_Material to process_
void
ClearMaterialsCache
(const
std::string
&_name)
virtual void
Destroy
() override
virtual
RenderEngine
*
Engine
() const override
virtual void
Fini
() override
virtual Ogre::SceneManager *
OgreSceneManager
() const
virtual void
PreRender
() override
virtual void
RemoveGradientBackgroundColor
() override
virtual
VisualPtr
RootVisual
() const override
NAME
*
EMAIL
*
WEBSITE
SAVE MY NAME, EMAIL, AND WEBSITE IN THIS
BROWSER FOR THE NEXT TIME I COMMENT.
* * *
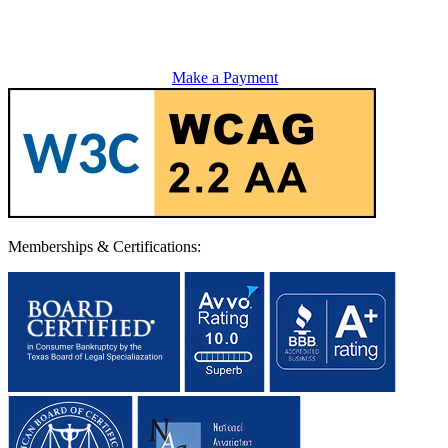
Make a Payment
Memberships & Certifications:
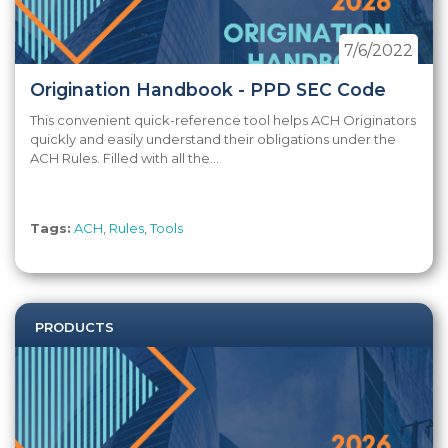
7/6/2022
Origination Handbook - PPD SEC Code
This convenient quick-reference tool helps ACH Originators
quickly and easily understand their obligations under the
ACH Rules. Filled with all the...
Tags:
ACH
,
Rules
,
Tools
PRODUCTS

_What you have to do_
What is the number of lines in the entries that include the string "const"? Reply with that number alone.

_Answer to this exercise_
4